Top of INFORMATION
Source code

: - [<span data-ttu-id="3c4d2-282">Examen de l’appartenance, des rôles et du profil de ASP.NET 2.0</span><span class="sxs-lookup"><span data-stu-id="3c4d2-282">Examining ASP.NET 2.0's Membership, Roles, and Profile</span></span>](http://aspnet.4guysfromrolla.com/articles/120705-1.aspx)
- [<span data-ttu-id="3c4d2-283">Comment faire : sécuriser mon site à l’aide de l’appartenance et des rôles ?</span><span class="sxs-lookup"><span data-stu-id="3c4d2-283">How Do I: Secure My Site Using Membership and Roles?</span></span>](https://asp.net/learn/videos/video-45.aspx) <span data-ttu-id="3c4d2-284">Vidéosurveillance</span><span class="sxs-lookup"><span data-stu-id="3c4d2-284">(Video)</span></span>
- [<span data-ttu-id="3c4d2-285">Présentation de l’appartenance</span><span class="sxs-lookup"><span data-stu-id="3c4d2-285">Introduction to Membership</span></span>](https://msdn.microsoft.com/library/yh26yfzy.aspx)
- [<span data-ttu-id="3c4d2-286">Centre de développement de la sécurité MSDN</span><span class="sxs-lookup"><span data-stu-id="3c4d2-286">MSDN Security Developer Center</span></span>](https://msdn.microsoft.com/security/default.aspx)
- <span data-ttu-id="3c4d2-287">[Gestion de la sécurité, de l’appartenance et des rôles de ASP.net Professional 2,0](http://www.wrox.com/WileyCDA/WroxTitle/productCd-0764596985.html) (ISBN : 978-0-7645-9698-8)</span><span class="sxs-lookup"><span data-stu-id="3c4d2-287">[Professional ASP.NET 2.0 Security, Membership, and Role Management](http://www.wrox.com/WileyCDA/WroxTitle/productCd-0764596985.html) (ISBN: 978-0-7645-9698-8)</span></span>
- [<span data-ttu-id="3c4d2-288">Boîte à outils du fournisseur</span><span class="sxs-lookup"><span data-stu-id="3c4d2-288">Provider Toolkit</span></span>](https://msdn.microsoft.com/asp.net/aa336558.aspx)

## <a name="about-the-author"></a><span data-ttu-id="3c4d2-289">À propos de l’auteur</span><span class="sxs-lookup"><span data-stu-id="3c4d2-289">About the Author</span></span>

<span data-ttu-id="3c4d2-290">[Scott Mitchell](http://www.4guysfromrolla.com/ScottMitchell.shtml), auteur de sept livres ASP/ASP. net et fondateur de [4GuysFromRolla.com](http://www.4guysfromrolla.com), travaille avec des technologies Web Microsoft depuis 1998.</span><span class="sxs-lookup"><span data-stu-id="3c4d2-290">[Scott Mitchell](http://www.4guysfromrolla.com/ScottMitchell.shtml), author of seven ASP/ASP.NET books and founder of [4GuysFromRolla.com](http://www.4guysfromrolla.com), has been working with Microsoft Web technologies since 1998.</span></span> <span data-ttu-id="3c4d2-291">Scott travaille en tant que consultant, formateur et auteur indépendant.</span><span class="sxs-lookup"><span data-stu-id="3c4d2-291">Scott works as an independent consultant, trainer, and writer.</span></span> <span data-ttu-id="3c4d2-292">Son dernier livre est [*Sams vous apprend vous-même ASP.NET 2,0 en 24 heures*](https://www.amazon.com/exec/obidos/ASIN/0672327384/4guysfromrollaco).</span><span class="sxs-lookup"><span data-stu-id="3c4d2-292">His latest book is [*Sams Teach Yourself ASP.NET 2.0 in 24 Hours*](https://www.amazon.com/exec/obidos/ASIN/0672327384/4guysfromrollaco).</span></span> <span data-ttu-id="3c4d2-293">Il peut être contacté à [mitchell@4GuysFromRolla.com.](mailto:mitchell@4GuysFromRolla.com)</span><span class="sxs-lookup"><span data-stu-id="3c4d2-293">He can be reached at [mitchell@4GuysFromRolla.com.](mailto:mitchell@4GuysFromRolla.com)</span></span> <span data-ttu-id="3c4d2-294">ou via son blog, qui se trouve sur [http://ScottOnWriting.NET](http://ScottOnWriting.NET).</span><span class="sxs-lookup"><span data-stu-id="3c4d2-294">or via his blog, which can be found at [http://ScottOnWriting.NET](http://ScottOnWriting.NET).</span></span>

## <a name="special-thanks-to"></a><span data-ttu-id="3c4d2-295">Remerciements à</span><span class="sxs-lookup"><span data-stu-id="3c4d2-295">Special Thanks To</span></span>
Bottom of INFORMATION
Top of INFORMATION
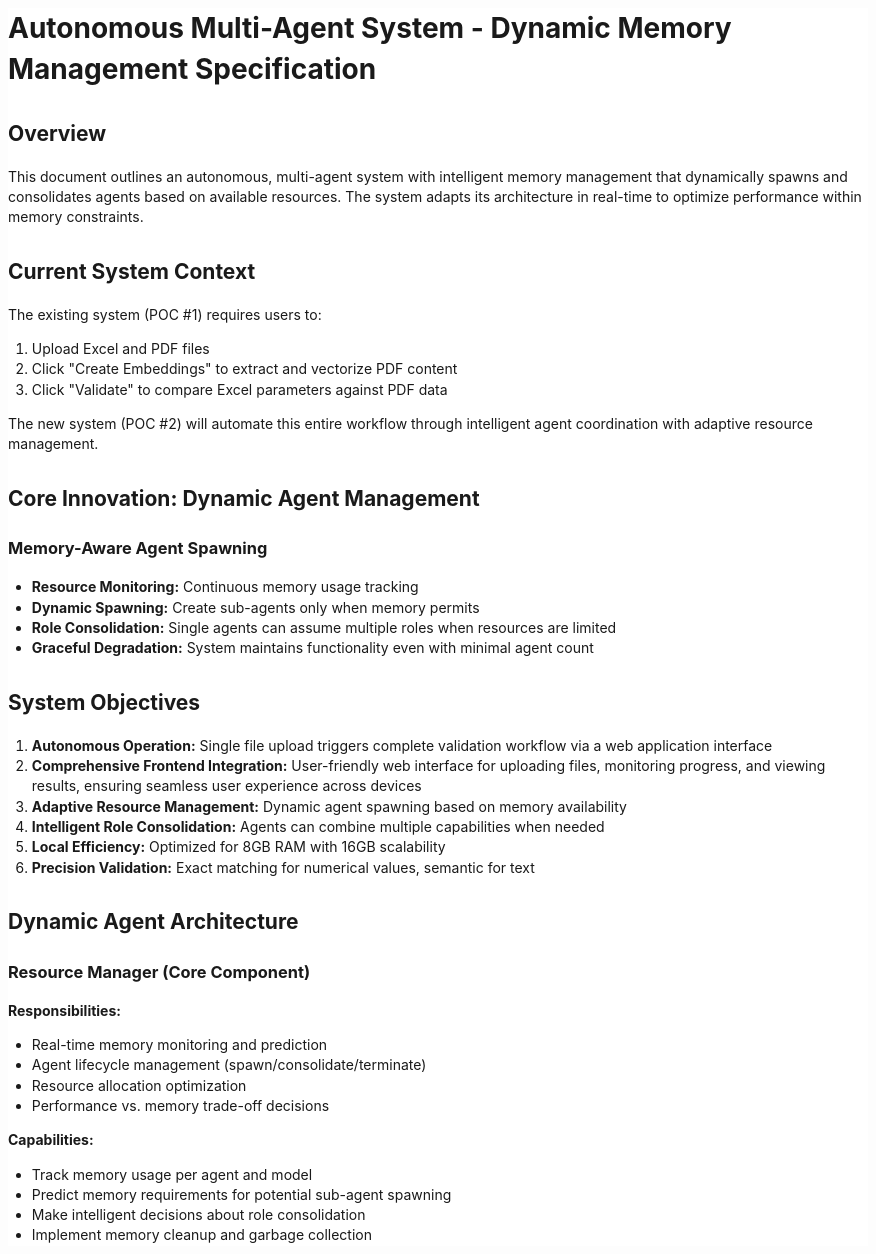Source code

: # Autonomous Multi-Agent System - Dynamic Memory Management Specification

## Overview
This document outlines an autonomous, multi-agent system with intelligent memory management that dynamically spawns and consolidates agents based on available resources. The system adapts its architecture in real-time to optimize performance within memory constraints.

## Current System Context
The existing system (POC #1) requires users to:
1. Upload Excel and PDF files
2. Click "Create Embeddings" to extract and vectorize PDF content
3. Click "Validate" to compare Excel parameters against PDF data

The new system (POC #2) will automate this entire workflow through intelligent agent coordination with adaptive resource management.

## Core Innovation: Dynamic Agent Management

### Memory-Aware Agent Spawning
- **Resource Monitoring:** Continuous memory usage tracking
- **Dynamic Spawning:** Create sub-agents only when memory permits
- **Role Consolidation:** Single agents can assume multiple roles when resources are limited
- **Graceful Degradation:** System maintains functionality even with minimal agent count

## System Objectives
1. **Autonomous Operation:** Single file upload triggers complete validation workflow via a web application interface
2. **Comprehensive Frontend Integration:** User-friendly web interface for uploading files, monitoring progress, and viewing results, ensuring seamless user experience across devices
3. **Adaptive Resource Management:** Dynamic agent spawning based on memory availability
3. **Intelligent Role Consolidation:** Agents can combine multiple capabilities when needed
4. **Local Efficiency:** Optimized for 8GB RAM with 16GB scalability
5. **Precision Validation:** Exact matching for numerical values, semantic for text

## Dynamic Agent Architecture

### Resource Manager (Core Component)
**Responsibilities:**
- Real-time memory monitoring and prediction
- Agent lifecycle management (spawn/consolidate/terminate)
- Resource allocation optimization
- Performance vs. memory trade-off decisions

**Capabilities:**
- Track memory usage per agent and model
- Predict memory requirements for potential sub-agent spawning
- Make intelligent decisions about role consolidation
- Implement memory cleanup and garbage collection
Bottom of INFORMATION
Top of INFORMATION
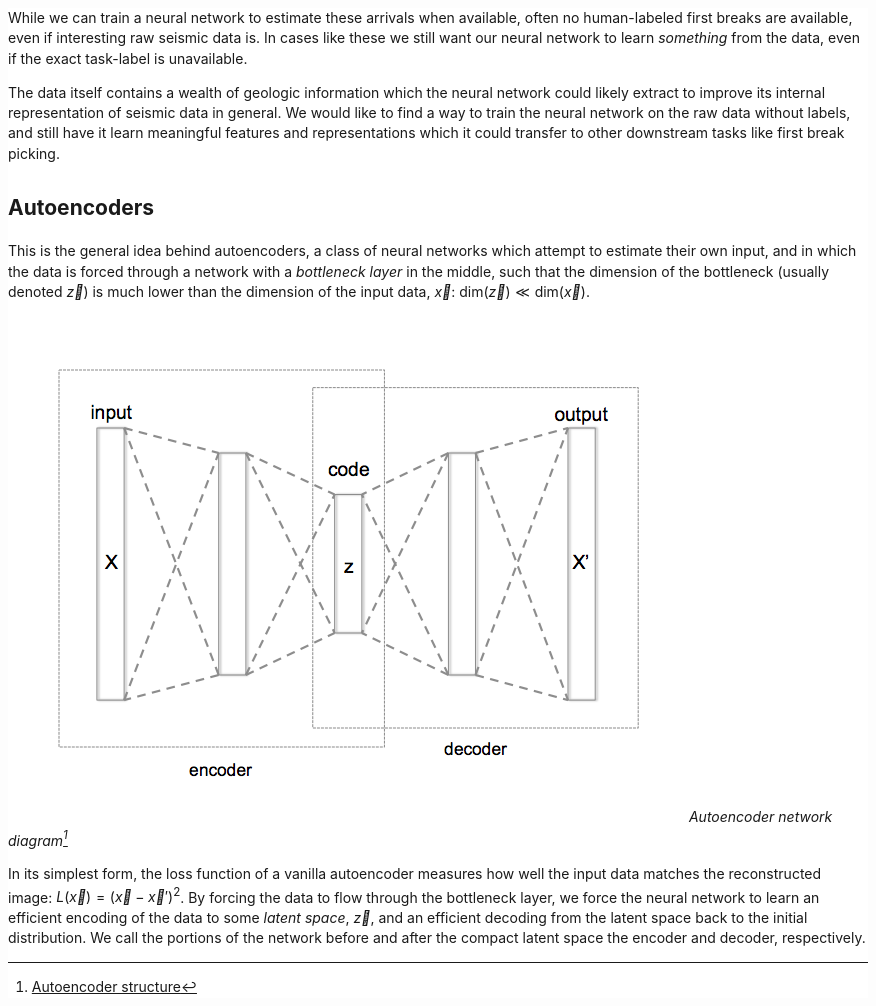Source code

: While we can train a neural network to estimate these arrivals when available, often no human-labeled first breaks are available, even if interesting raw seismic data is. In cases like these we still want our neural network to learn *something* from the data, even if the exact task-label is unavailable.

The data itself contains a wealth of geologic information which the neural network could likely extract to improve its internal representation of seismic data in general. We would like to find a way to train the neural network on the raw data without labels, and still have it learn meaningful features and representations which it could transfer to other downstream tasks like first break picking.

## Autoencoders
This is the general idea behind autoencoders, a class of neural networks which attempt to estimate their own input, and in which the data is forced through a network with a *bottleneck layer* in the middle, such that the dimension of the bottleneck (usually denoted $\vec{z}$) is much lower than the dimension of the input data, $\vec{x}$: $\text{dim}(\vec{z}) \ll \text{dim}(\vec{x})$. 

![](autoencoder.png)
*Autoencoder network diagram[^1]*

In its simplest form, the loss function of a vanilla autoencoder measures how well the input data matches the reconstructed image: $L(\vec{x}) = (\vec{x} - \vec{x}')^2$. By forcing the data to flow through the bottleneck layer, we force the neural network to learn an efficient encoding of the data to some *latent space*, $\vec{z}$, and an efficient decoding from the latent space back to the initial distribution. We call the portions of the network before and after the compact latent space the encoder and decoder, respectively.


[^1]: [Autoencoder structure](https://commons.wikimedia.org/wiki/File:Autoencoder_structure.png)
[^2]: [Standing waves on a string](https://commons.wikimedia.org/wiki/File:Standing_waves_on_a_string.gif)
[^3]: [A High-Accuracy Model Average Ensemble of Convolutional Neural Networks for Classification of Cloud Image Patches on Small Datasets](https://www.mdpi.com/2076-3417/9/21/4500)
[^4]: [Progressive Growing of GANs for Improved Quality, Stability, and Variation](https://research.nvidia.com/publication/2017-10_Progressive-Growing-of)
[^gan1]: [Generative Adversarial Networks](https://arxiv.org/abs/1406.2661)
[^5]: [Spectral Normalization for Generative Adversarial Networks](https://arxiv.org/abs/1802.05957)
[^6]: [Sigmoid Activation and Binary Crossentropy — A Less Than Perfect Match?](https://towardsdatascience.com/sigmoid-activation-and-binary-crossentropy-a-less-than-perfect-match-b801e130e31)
Bottom of INFORMATION
GOAL OF THE EXERCISE: Where the line holding "2. **Comprehensive Frontend" appears in the listing above, start reproducing exactly, and end with the line holding "- Implement memory".

WRITTEN RESPONSE:
2. **Comprehensive Frontend Integration:** User-friendly web interface for uploading files, monitoring progress, and viewing results, ensuring seamless user experience across devices
3. **Adaptive Resource Management:** Dynamic agent spawning based on memory availability
3. **Intelligent Role Consolidation:** Agents can combine multiple capabilities when needed
4. **Local Efficiency:** Optimized for 8GB RAM with 16GB scalability
5. **Precision Validation:** Exact matching for numerical values, semantic for text

## Dynamic Agent Architecture

### Resource Manager (Core Component)
**Responsibilities:**
- Real-time memory monitoring and prediction
- Agent lifecycle management (spawn/consolidate/terminate)
- Resource allocation optimization
- Performance vs. memory trade-off decisions

**Capabilities:**
- Track memory usage per agent and model
- Predict memory requirements for potential sub-agent spawning
- Make intelligent decisions about role consolidation
- Implement memory cleanup and garbage collection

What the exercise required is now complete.